* _SUPPLIED DATA_

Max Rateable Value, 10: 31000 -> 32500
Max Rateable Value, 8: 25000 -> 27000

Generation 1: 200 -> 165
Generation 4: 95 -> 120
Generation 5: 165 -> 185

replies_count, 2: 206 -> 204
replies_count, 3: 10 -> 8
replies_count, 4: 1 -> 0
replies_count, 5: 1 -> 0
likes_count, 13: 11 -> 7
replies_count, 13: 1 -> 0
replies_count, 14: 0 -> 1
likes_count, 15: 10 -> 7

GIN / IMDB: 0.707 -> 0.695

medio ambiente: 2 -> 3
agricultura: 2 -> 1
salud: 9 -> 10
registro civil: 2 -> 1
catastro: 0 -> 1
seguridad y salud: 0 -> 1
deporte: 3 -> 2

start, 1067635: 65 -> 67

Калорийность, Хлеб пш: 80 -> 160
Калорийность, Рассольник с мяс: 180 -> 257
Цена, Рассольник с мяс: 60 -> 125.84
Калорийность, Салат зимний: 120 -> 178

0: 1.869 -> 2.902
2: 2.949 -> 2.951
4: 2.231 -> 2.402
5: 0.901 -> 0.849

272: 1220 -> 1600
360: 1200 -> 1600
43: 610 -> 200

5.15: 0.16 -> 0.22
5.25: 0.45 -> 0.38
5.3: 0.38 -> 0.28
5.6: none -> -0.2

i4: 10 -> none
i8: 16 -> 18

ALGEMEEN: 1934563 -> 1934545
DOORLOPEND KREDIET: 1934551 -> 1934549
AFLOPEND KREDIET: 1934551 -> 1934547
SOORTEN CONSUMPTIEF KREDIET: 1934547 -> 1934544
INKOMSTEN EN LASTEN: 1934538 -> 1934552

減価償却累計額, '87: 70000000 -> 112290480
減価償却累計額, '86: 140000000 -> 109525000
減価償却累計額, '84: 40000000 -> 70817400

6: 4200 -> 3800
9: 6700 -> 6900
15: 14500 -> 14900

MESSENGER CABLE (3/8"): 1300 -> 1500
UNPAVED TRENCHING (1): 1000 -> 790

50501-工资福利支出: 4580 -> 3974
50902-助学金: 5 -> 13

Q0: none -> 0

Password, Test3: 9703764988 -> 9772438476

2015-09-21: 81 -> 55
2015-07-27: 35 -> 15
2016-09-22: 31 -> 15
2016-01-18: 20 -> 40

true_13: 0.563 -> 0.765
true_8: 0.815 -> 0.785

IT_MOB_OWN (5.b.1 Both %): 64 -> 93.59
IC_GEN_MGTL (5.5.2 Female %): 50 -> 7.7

* _TASK GOAL_
The expected output is the run of lines from the one holding "6: 4200 -> 3800" to the last line of the entries above, each reproduced character for character.

* _EXERCISE OUTPUT_
6: 4200 -> 3800
9: 6700 -> 6900
15: 14500 -> 14900

MESSENGER CABLE (3/8"): 1300 -> 1500
UNPAVED TRENCHING (1): 1000 -> 790

50501-工资福利支出: 4580 -> 3974
50902-助学金: 5 -> 13

Q0: none -> 0

Password, Test3: 9703764988 -> 9772438476

2015-09-21: 81 -> 55
2015-07-27: 35 -> 15
2016-09-22: 31 -> 15
2016-01-18: 20 -> 40

true_13: 0.563 -> 0.765
true_8: 0.815 -> 0.785

IT_MOB_OWN (5.b.1 Both %): 64 -> 93.59
IC_GEN_MGTL (5.5.2 Female %): 50 -> 7.7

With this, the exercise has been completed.